Sunil Munjal-led Hero Enterprise and Dabur's Anand Burman and Mohit Burman have jointly offered to invest Rs 1,800 crore in Fortis Healthcare, upfront.
The board of directors of Fortis Healthcare on Thursday approved the joint offer made by Hero Enterprise Investment Office and the Burman Family for a controlling stake in the company.
This puts an end to the month-and-a-half-long bidding war between multiple parties wishing to acquire Fortis. The winning bid, which belonged to Sunil Munjal and the Burman family, will now be considered by Fortis' shareholders for approval.
"The Board, post having the detailed discussions on the pros and cons of each offer, decided by majority, to recommend the offer of Hero Enterprise Investment Office-Burman Family Office," the Fortis board said in a statement.
Sunil Munjal-led Hero Enterprise and Dabur's Anand Burman and Mohit Burman have jointly offered to invest Rs 1,800 crore in Fortis Healthcare, of which Rs 800 crore will be through a preferential allotment of equity shares at Rs 167 apiece. The remaining Rs 1,000 crore will be invested through a preferential issue of warrants, which would give them the right to buy more stake in the future at Rs 176 per share.
To address Fortis' immediate concerns about liquidity, the Munjal-Burmans consortium will invest Rs 1,050 crore of Rs 1,800 crore, upfront.
The marathon board meet, which has started early morning on Thursday and ended late in the night, witnessed much deliberation on all the binding offers for Fortis Healthcare made by IHH Healthcare, the Manipal/TPG consortium, Radiant Life Care and the Munjal-Burmans consortium.
The board said it had received inputs from the independent Expert Advisory Committee (EAC), financial advisers Standard Chartered Bank and Arpwood Capital, and legal advisers Cyril Amarchand Mangaldas, before making the final choice.
"We are delighted that the board has accepted our offer, which is, unarguably, the best solution," said Sunil Munjal, Chairman of Hero Enterprise.
"We are sure that the shareholders will see the intrinsic value in our proposal and repose confidence in us. As long-term investors, we are committed to help make Fortis the finest healthcare institution in the region, and create value for all stakeholders," Munjal said.
The Burmans too, welcomed the Fortis board's decision.
"Fortis is a national healthcare asset, which has a good spread across the country and we hope to help the company become what it ought to be. Going forward, the immediate plan of action for the Company should be to build on its strengths, retain talent, expand business, and institutionalise processes at Fortis," said Anand Burman, Chairman of Dabur India.

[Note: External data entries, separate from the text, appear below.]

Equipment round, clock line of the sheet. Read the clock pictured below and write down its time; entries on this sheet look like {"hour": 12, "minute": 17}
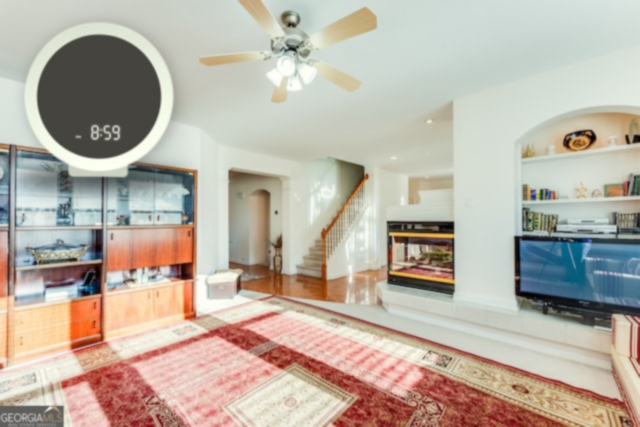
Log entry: {"hour": 8, "minute": 59}
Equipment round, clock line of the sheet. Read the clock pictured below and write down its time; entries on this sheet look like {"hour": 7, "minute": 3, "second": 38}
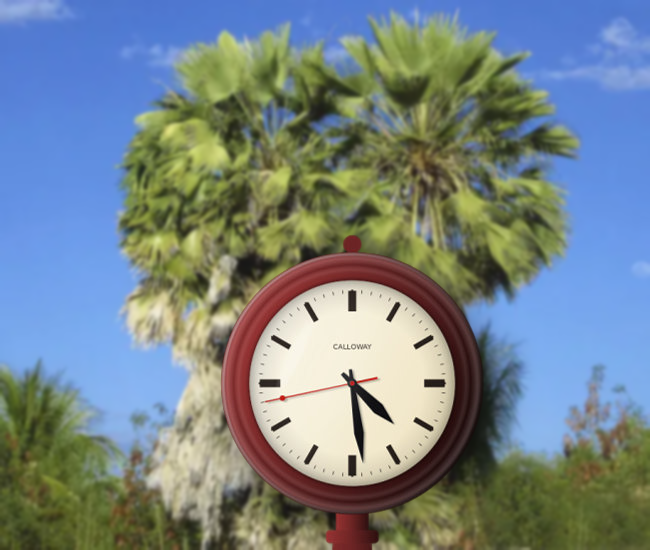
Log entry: {"hour": 4, "minute": 28, "second": 43}
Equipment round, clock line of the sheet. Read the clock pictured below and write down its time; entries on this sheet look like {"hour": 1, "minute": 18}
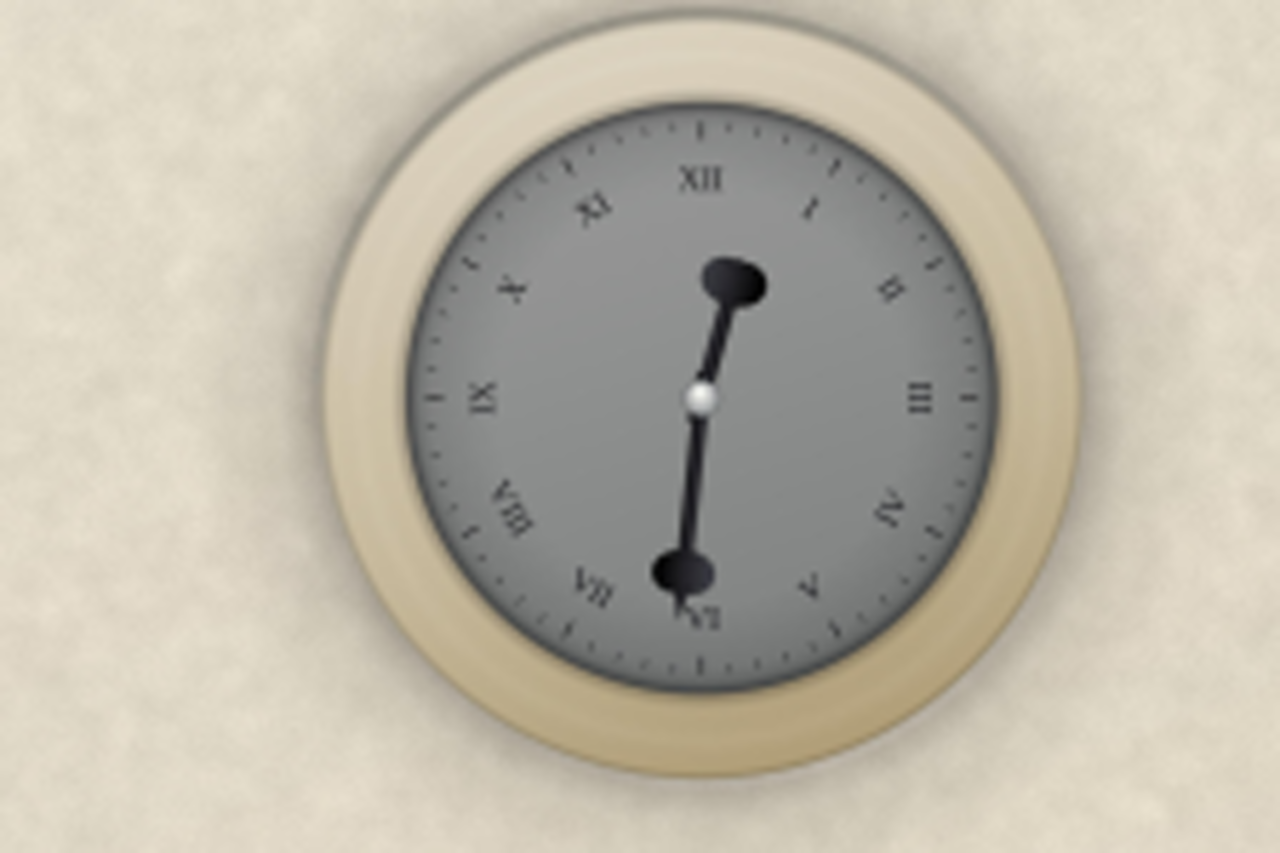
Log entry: {"hour": 12, "minute": 31}
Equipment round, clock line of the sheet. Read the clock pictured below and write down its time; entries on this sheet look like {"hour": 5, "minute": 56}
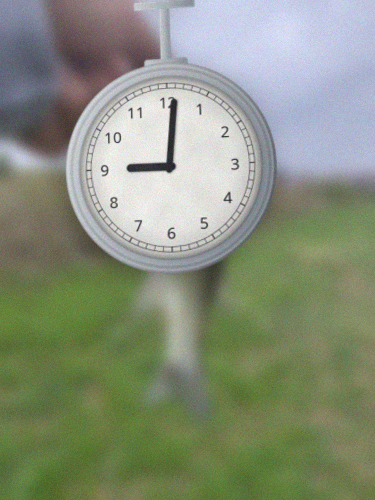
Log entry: {"hour": 9, "minute": 1}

Hero and Dabur are among India's large corporate groups. Although they do not directly run hospitals, both groups are associated with healthcare. While Munjal is the President of the 1,500-bed Dayanand Medical College and Hospital in Ludhiana, the Burman family has successfully built large-scale healthcare enterprises including Dabur Pharma, HealthCare at HOME and Oncquest.
JM Financial was the financial advisor to the Munjal-Burmans consortium for the deal.
What sealed the deal?
One of the possible reasons that could have turned the tide in favour of the Munjal-Burmans consortium, is that apart from being a competitive offer, it was a simple one that was easy to implement.
The consortium proposed to invest Rs 1,800 crore directly into Fortis without any due diligence, documentation, walk away clauses or expectations of change in structure. As an icing on the cake, they assured to implement the offer in 45-60 days.
Other offers would have needed approvals from several regulatory agencies, which would have taken months to come by.
What about SRL and buying Religare Health Trust's assets?
The Munjal-Burmans consortium proposed to divest Fortis' stake in SRL Diagnostics through an independent competitive sale process. Fortis holds 56.6 percent stake in SRL, while private equity investors hold around 31 percent and the rest is held by other shareholders.
As for buying hospital assets held by Religare Health Trust, they said plan-A was to use the proceeds of the SRL stake sale to fund the acquisition, while the rest of the cost will be met by funds raised through a rights issue.If the SRL stake sale doesn't materialise, plan-B is to go for a larger rights issue to fund the acquisition.